A new study by Anthropic investigates a new "jailbreaking" technique that can be used to bypass the safety guardrails of large language models (LLMs). The technique, called "many-shot jailbreaking," takes advantage of the increasingly large context windows in state-of-the-art LLMs to steer model behavior in unintended ways. Anthropic shared details of the vulnerability with other AI developers prior to publication and has already implemented some defensive measures in its own systems.
Many-shot jailbreaking works by prompting the model with a large number of fictitious question-answer pairs that depict the AI assistant providing harmful or dangerous responses. By scaling this attack to hundreds of such examples, the attacker can effectively override the model's safety training and elicit undesirable outputs. Anthropic's research shows that this simple yet powerful attack was effective against their own models as well as those from other prominent AI labs including OpenAI and Google DeepMind.
The effectiveness of many-shot jailbreaking follows predictable scaling laws, with the success rate increasing as a function of the attack length. Worryingly, the attack tends to be even more potent against larger models, which are becoming increasingly common. Anthropic's experiments demonstrate the attack's effectiveness across a range of harmful behaviors, from providing instructions to build weapons to adopting a malevolent personality.

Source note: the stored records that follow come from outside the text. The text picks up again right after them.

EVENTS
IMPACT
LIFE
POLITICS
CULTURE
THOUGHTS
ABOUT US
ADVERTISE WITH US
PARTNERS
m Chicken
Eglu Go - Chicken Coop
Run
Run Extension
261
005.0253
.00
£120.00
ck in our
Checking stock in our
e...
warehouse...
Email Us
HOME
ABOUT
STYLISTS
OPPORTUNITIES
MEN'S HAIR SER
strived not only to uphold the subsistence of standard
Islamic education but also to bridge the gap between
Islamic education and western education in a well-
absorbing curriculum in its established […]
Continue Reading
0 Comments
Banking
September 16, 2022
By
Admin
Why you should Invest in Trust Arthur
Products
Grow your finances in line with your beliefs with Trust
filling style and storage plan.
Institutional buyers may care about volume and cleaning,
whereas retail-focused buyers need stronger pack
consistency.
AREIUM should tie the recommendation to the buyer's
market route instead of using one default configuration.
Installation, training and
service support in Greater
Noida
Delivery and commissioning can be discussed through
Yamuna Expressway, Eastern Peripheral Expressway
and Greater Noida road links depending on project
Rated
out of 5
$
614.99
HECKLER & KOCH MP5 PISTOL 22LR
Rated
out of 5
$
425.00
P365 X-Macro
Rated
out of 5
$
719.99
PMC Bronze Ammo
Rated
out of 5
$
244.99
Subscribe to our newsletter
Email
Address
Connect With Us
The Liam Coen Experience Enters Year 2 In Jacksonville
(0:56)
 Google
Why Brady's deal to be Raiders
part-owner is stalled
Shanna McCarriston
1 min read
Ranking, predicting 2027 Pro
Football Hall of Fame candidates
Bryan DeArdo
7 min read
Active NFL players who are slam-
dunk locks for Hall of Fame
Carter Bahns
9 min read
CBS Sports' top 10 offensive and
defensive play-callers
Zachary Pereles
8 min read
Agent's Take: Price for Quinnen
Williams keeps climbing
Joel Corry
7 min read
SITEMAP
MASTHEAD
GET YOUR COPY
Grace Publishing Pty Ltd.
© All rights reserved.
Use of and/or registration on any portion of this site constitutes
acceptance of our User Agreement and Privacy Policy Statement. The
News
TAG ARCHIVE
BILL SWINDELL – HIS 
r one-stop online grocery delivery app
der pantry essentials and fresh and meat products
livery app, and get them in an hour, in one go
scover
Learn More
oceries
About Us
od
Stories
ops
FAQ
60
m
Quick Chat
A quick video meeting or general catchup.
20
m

Anthropic hypothesizes that many-shot jailbreaking exploits the same underlying mechanism as in-context learning, whereby the model learns to perform tasks solely from the examples provided in its prompt. This connection suggests that defending against this attack without compromising the model's in-context learning abilities may prove challenging.
To mitigate many-shot jailbreaking, Anthropic explored various approaches, including:
- Fine-tuning the model to refuse queries that resemble jailbreaking attacks: This approach helps the model recognize and resist many-shot jailbreaking attempts. However, it only delays the jailbreak, as the model eventually produces harmful responses after a certain number of dialogues.
- Using methods that involve classifying and modifying the prompt before it is passed to the model: This approach identifies and offers additional context to potential jailbreaking attempts. One such technique substantially reduced the effectiveness of many-shot jailbreaking, dropping the attack success rate from 61% to 2%.
However, the researchers note that these mitigations come with trade-offs for the usefulness of the models, and emphasize that extensive testing is required to determine the effectiveness and unintended consequences of such approaches.
The broader implications of this research are significant. It highlights the shortcomings of current alignment methods and the need for a more comprehensive understanding of why many-shot jailbreaking works. The findings could influence public policy to encourage responsible AI development and deployment. For model developers, it serves as a cautionary tale, emphasizing the importance of anticipating novel exploits and adopting a proactive red-team blue-team dynamic to address safety failures before deployment. The work also raises questions about the safety challenges inherent in offering long context windows and fine-tuning capabilities. While the disclosure of this vulnerability may enable malicious actors in the short term, Anthropic believes that collectively addressing such issues now, before widespread high-stakes deployment and further model advancement, is crucial for the safe and responsible development of AI systems.
Lastly, Anthropic cautions that the research relies on using a malicious model (not publicly available) to generate in-context examples that can override safety training. This raises concerns about the potential exploitation of open-source models (with limited or overridable safety interventions) for generating new and more effective many-shot jailbreaking attacks.